Appena ho ricevuto questa lettera, non ho esitato un secondo e ho subito deciso di sottoporla ai commensali della Zuppa. Quelli che parlano bene direbbero che è un paradigma, opposto a quello del mainstream. Una donna, infermiera, sindacalista (Mimma Sternativo, Segretaro Fials Milano area metropolitana) che ci dice: basta con l’ideologia livellatrice della “parità”, basta con la donna-panda da tutelare paternalisticamente, basta con la retorica e la guerra alla grammatica. Sì al merito, si alle persone, si al riconoscimento dello sforzo e del valore individuale. Grazie mille Mimma, è quel che pensiamo da queste parti. Nicola Porro
di Mimma Sternativo
Donna. Infermiera. Sindacalista. La mia stessa esistenza per qualcuno potrebbe essere racchiusa tutta lì, in tre parole. Per quelle tre parole ho dovuto battagliare tanto. Per provare a diffondere quanto più possibile il fatto che gli infermieri sono altro da un tizio che ti fa le spugnature. Sono professionisti che col medico fanno squadra, tutt’altro che essere subordinati. Che monitorano il paziente e somministrano cure a volte ad altissima complessità. Da sindacalista mi sono seduta poi a tavoli spesso “per soli uomini”. Donna. Ho dovuto lavorare più di quanto avrebbe dovuto fare un uomo per essere ritenuta credibile? Si, a volte. Tante. Mi sono state fatte battute a tratti inappropriate, sono stata ridotta a tacchi e gonna? Ѐ successo. Questo mi ha impedito di vincere le mie battaglie? No.
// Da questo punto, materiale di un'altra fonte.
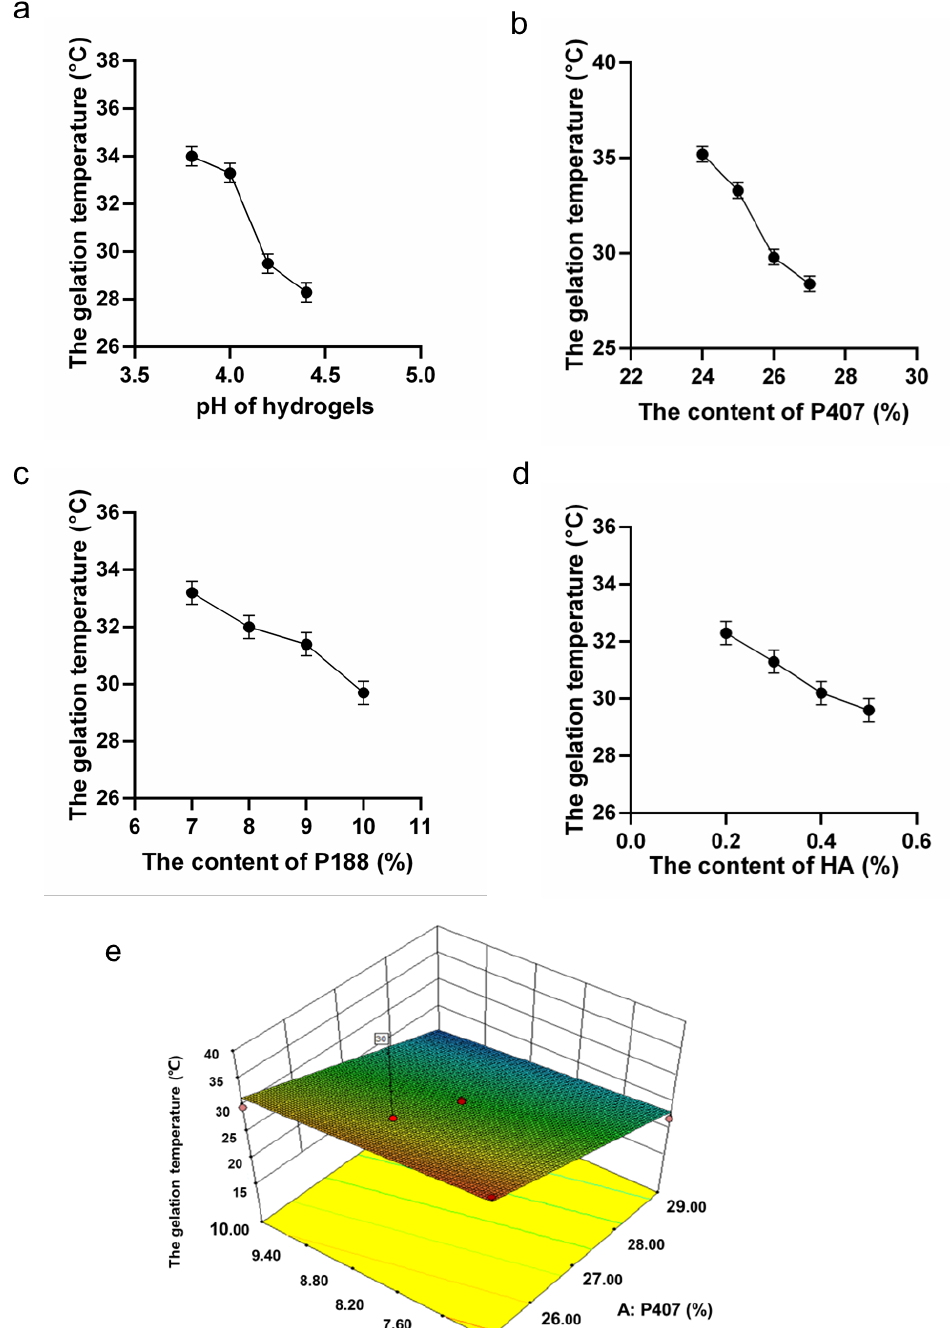
Figure 1. Formulation optimization by RSM test. ( a ). The lactic acid/sodium lactate buffer’s (0.01 M) pH effect on the gelation temperature (Mean ± SD, n = 3). ( b ). The effect of P407 on the gelation temperature. ( c ). The effect of P188 on the gelation temperature. ( d ). The effect of HA on the gelation temperature. ( e ). The 3D image of the response surface optimization model.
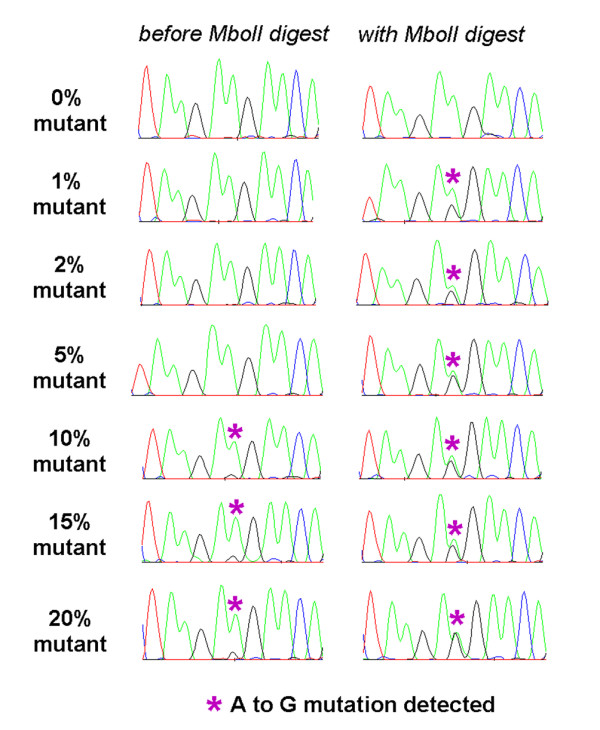
Sample electrophoretograms of sequence data with and without enrichment by digestion with MboII. The sequence of the region of interest is shown: coding residues 903–913 (residues 1195–1205 of ESR1; GenBank accession number M12674). The position of the detected A908G mutation is marked with asterisks.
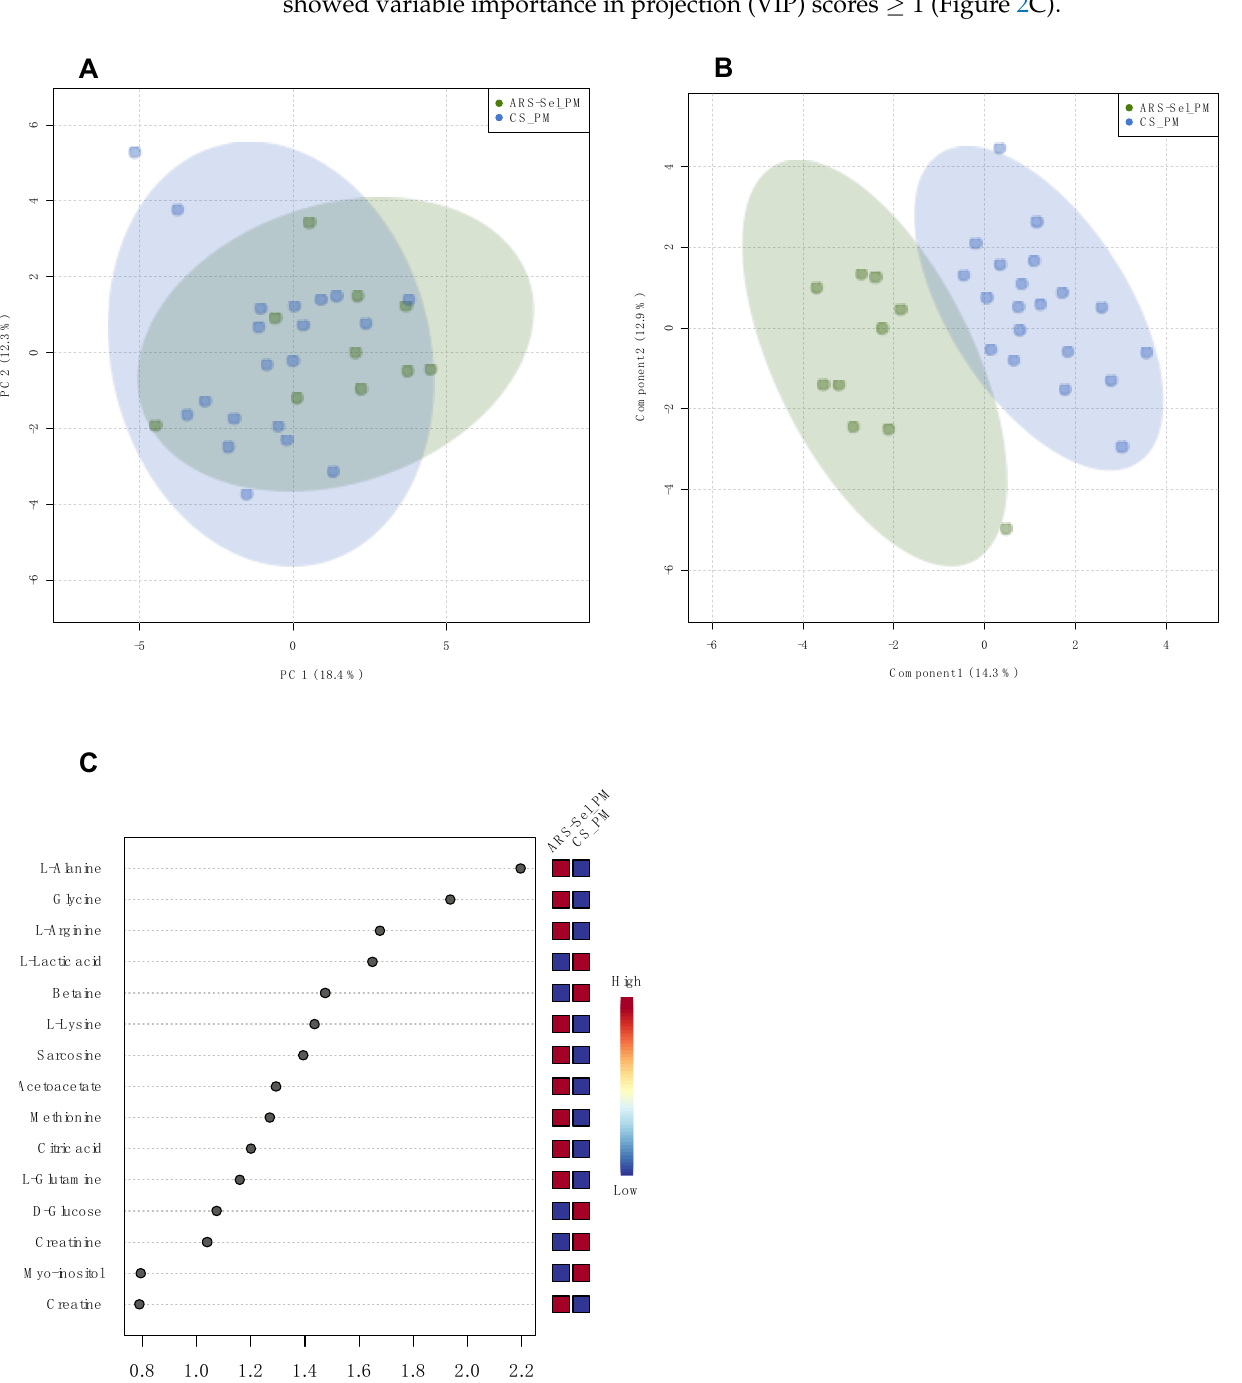
(plasma: Supplementary Figure S1B,D; digesta: Supplementary Figure S2B,D), meaning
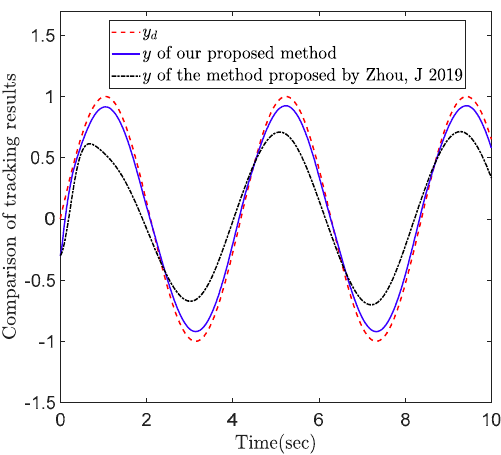
y . Figure 5. Output y of our control scheme and method in [20] and y d d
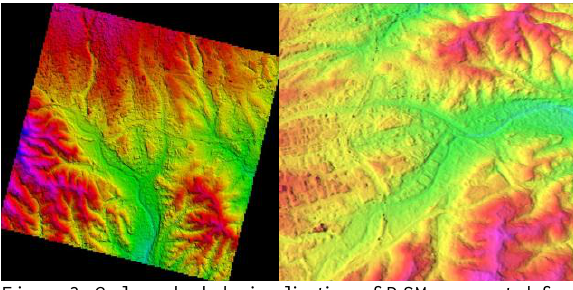
Figure 3. Colour-shaded visualization of DSM generated from Cartosat-1 stereo scenes over Terrassa area. Overview of the full model (left) and zoom on urban and open areas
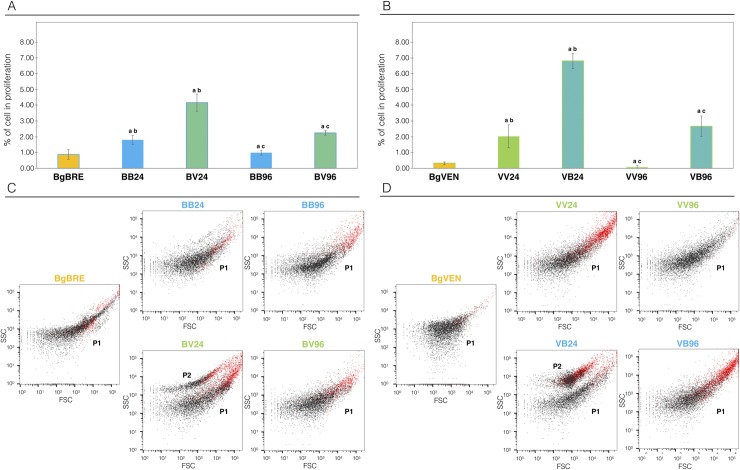
Flow cytometry analyse of the hemocyte response in sympatric and allopatric interactions.A) Flow cytometry was used to count in vivo EdU-labeled hemocytes at 24 h and 96 h after infection in sympatric and allopatric interactions. A total number of hemocytes of n = 10,000were recoveredfor6 biological replicates of 3 snails. Control naïve snails (BgBRE, yellow) were compared to those subjected to the sympatric interaction (BB, BgBRE/SmBRE, blue) or an allopatric interaction (BV, BgBRE/SmVEN, green). B) The experiment described in A was repeated using the BgVEN snail strain. Control naïve snails (BgVEN, yellow) were compared to those subjected to the sympatric interaction (VV, BgVEN/SmVEN, green) or an allopatric interaction (VB, BgVEN/SmBRE, blue). C) FSC (forward-scattered light, representing cell size) and SSC (side-scattered light, representing cell granularity) circulating hemocyte patterns in BgBRE snails under the naïve condition (yellow) or 24 h and 96 h after infections in sympatry (BB24/96, BgBRE/SmBRE, blue) or allopatry (BV24/96, BgBRE/SmVEN, green). D) FSC and SSC circulating hemocyte patterns in BgVEN snails under the naïve condition (yellow) or 24 h and 96 h after infections in sympatry (VV24/96, BgVEN/SmVEN, blue) or allopatry (VB24/96, BgVEN/SmBRE, green). The red dots correspond to EdU-positive hemocytes. Between-group differences in the percentage of proliferation were tested using the Mann-Whitney U-test, with statistical significance accepted at p<0.05. The “a” indicates a significant difference between the naïve and infective condition, “b” indicates a significant difference between the infective conditions at 24h, and “c” indicates a significant difference between the infective conditions at 96h.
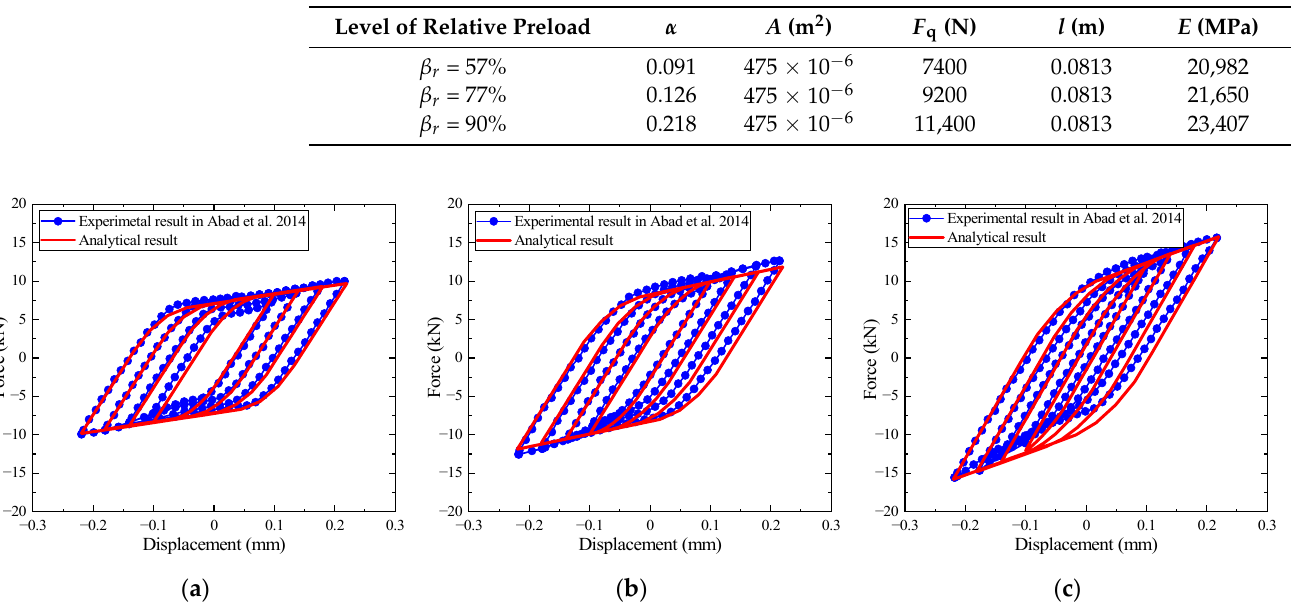
Figure 9. Comparisons under different levels of bolt preload: ( a ) comparison of 57% bolt preload; ( b ) comparison of 77% bolt preload; ( c ) comparison of 90% bolt preload [49].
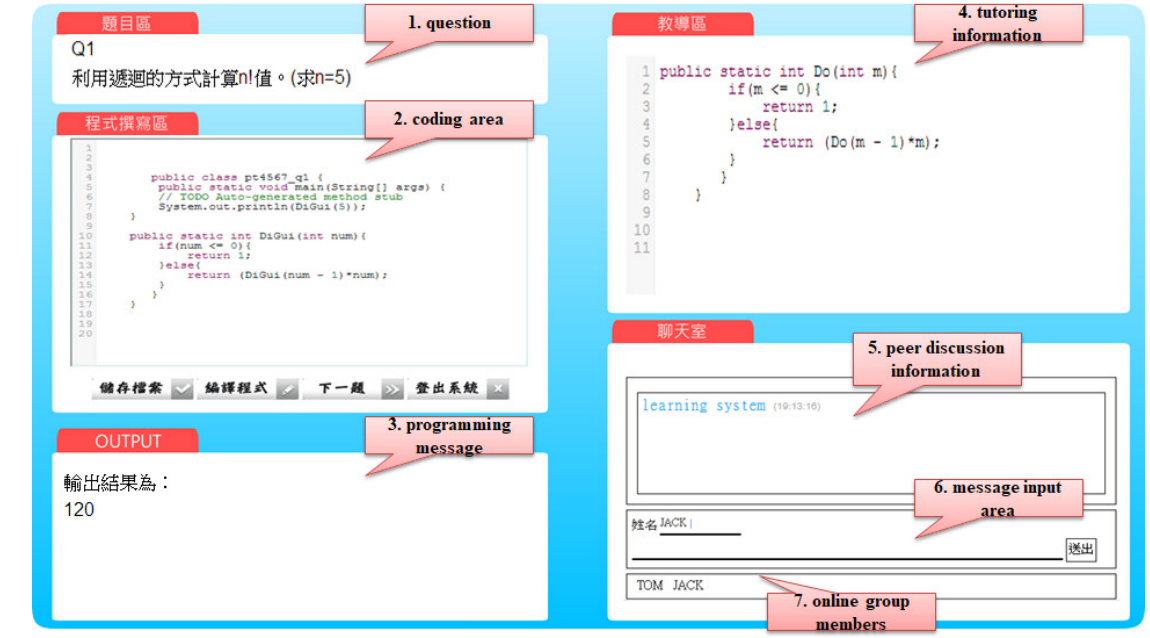
Figure 2. System frame − Experimental group A (tutee).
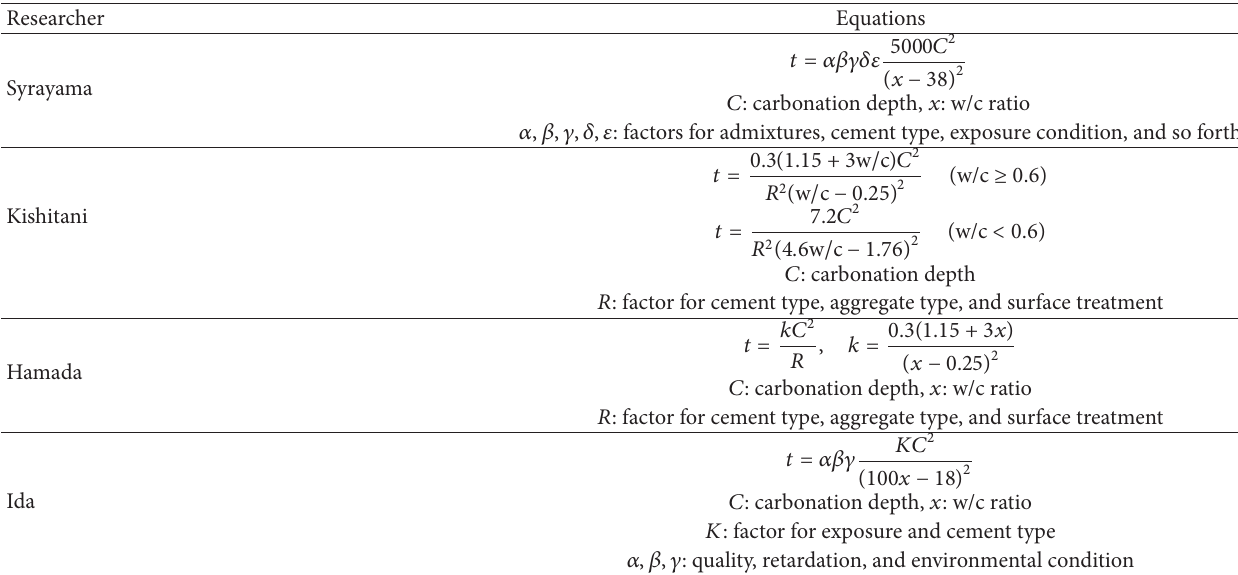
Table 2: Semiempirical equations for carbonation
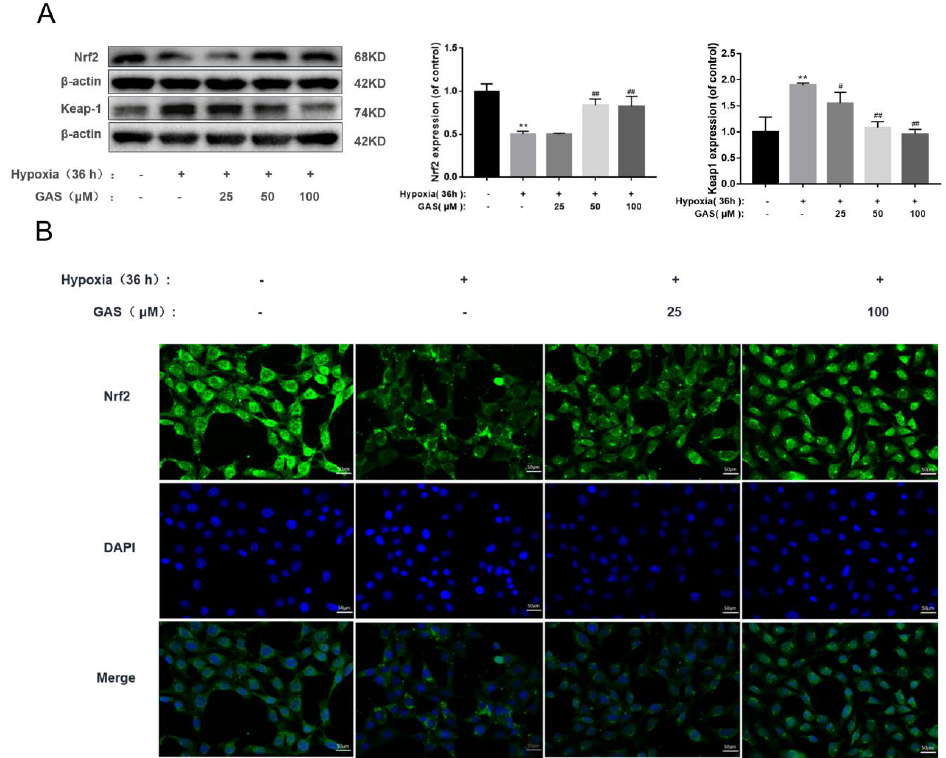
Figure 5. GAS activates the Nrf2 signaling pathway to ameliorate hypoxic injury in HT22 cells ( A ), HT22 cells were incubated in a normal incubator (5% CO 2 , 37 ◦ C) with GAS for 1 h and then placed in a hypoxia incubator (5% O 2 , 5% CO 2 , 90% N 2 , 37 ◦ C) for 36 h, and then the protein levels of GPx4 and COX2 were detected by Western blot ( B ), Immunofluorescence microscopy images of Nrf2 in HT22 after hypoxia treatment in the presence, or absence, of GAS for 36 h, and cell nuclei were stained with 4,6-diamino-2-phenyl indole (DAPI, blue fluorescence). Mean fluorescence intensity values were calculated by Image J software ( n = 3). Magnification, ×400; scale bars, 25 µm. Results are presented as mean ± SD. ** p < 0.01, control versus hypoxia; # p < 0.05, ## p < 0.01, hypoxia versus hypoxia plus GAS.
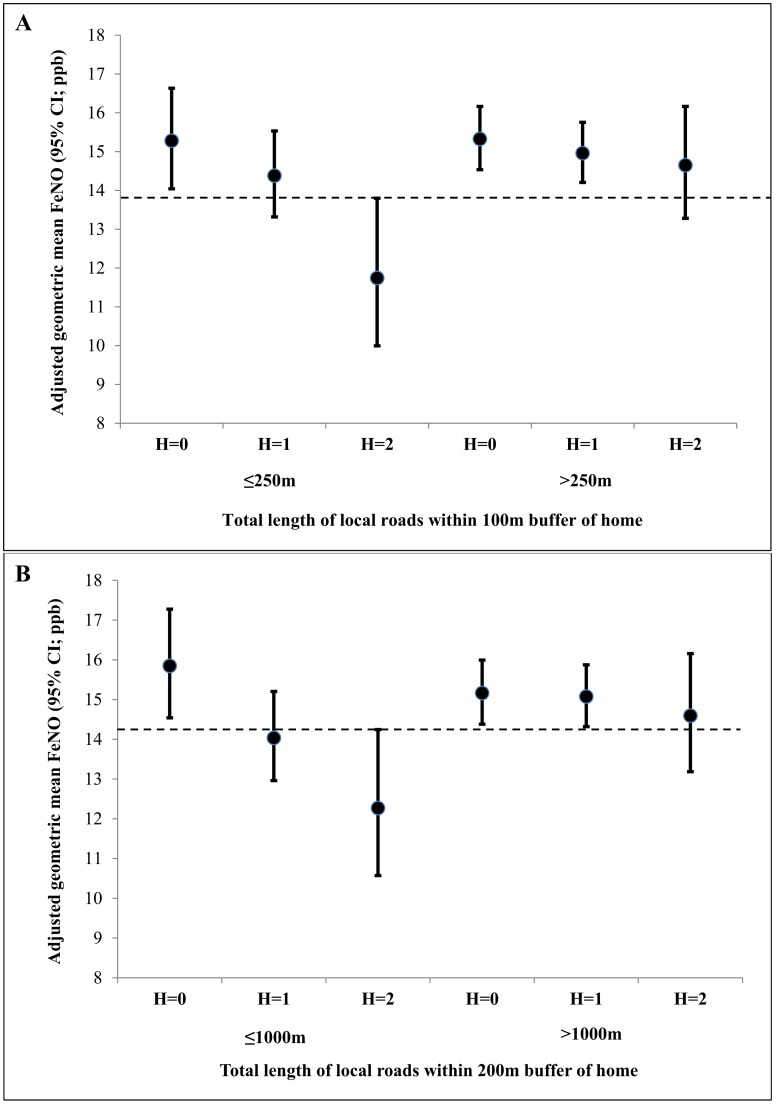
Influence of NOS2 H1 haplotype copies on the association between length of local roads around home and FeNO.The x-axis shows H1 haplotype copies (0, 1, and 2) within categories of local road-lengths within (A) 100m and (B) 200m circular buffers of home. The circles represent adjusted geometric mean FeNO and the vertical bars represent 95% confidence intervals. The 95%CIs for the adjusted geometric means that cross the dashed horizontal line in each figure are not statistically significantly different from the adjusted geometric mean FeNO in children who had 2 copies of the H1 haplotype and had less than 250m and 1000m total local road lengths within 100m and 200m buffers, respectively.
Lo scrivo perché mi pare che, se pur armata dei migliori propositi, la battaglia per la parità (che sia quella salariale o quella d’accedere a posti dirigenziali) si stia trasformando in altro. Come la demonizzazione dell’uomo o la mutazione della femminilità in un’accozzaglia di recinti e tutele. Perché alle battute si risponde, di alcune si ride anche. Altre le si regola con l’abilità. E se tutto diventa mobbing niente lo è più. Perché le battaglie femministe troppo spesso s’incanalano nell’elevazione delle “quote rosa”, che dovrebbe essere uno strumento che utile a limare le discriminazioni e che quindi dobbiamo sperare sparisca il prima possibile. E va riconosciuto che a volte è successo facessero attrito con la meritocrazia, le quote rosa. Perché non sempre quella “poltrona” era meritata o, troppo spesso, chi di dovere si è ricorda all’ultimo della quota e ha aggiunto qua e là nomi a casaccio, impreparati. Questo aiuta la donna? Non credo. Come non credo che un “il” o un “la” faccia grande differenza. La differenza la fanno le possibilità, la meritocrazia.